One corner of a long rectangular strip of paper of breadth \(b\) is folded over so that it falls on the opposite edge, and so that the portion folded over is triangular. Shew that the minimum area of this portion is \(2\sqrt{3} b^2/9\).
Find the limits of \(\frac{x^3+y^3}{x-y}\) as \(x\) and \(y\) tend to zero
Three particles \(A, B, C\) each of the same mass rest on a smooth table at the corners of an equilateral triangle; \(AB\) and \(BC\) being tight inextensible strings. \(A\) is given a velocity \(v\) in the direction \(CB\). Shew that when the string \(AB\) again tightens \(C\) starts off with velocity \(\frac{v}{15}\).
Evaluate the integrals \[ \int_0^1 \sqrt{\frac{1+x}{1-x}} \,dx, \quad \int \frac{2x^2-2x-5}{2x^2-5x-3} \,dx, \quad \int_0^\pi \sin^5 x \,dx, \quad \int x \sin x \,dx. \]
Evaluate \(\int_0^2 \frac{dx}{(3-x)\sqrt{2x^2+4x+9}}\), the positive value of the root being taken. Indicate how you would proceed to evaluate the integral if \(3-x\) were replaced by \((3-x)^2\).
The ends of a bar of length \(l\) are fastened to studs which slide each in one of two communicating slots passing through \(O\) and forming a cross at right angles to each other. The centre of the bar is constrained to describe a circle round \(O\) with uniform speed. Shew that each extremity of the bar describes a simple harmonic motion, and that the velocity of a point on the bar distant \(a\) from one extremity is perpendicular to the line joining \(O\) to the point of the bar distant \(a\) from the other extremity.
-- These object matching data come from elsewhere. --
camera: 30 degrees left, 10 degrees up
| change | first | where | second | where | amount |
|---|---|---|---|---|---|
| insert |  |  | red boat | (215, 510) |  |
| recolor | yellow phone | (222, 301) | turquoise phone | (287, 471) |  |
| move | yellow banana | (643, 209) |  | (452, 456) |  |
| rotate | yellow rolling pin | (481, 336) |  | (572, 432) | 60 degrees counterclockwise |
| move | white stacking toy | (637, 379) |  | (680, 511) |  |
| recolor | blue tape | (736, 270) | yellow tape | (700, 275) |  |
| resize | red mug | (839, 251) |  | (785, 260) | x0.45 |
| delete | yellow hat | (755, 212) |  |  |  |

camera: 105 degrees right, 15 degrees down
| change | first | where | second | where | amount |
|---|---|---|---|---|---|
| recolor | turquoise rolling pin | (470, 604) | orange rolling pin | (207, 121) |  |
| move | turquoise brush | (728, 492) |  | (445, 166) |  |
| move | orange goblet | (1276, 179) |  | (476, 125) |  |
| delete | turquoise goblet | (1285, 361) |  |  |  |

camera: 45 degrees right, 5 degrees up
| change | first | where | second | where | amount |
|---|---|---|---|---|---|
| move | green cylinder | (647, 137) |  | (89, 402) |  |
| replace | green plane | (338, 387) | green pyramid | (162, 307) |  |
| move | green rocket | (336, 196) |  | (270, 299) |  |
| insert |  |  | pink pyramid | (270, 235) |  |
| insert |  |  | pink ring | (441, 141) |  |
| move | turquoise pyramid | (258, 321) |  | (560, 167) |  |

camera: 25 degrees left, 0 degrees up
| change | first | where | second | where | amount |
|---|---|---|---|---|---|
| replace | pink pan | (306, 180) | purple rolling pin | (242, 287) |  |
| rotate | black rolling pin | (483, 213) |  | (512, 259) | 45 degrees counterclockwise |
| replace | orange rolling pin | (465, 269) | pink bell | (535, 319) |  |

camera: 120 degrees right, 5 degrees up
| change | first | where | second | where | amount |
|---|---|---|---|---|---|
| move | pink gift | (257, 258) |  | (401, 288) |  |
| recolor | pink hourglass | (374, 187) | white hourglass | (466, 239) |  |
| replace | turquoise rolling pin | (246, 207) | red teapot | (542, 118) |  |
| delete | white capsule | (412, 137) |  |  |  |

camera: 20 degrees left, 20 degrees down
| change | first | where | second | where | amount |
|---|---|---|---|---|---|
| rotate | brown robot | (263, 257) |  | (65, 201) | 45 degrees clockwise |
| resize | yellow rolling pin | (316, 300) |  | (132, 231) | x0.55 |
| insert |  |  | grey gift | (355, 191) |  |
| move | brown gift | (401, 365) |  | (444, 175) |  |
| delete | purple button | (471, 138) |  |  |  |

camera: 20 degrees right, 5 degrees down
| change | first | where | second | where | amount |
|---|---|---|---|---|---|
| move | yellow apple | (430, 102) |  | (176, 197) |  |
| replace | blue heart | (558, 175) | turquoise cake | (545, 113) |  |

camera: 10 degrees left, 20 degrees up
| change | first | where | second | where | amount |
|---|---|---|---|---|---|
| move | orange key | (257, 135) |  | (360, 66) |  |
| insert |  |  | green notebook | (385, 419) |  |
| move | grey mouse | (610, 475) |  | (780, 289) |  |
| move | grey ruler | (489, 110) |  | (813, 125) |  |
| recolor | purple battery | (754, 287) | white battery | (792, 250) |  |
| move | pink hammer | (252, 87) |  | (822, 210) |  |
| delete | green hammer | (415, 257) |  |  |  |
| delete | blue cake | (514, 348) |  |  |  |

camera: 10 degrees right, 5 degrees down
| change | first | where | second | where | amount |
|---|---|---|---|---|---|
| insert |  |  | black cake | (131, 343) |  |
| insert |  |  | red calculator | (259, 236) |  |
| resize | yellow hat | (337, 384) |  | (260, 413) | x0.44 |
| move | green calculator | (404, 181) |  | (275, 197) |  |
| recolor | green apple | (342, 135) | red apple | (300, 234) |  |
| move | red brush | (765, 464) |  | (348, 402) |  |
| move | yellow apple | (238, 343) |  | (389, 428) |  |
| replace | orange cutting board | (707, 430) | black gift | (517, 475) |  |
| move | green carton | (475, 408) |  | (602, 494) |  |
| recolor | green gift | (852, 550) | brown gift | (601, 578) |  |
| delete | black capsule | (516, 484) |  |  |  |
A plane cuts off from a sphere a volume equal to \(\frac{7}{27}\) of the whole. Find the ratio in which the diameter perpendicular to the plane is divided by it.
A crane is built of light jointed bars as in the figure. Sketch the force diagram, showing which members are in tension or thrust, and find the reactions at the two points of support.
Explain the principle of virtual work. A tripod of three equal light rods of length \(l\), loosely jointed together at the top, rests on a smooth table, their lower ends being held together by three equal horizontal strings of length \(a\), which join them in pairs. A weight \(W\) is hung from the top. Find the tensions of the strings.
Explain the construction of the funicular polygon, showing in particular what it becomes when the system of forces (a) is in equilibrium, (b) reduces to a couple. Forces of magnitudes 1, 2, 3, 4, 5 act along the successive sides of a regular pentagon, taken round it in the same direction. Sketch figures to show the magnitude, direction and line of action of the resultant force.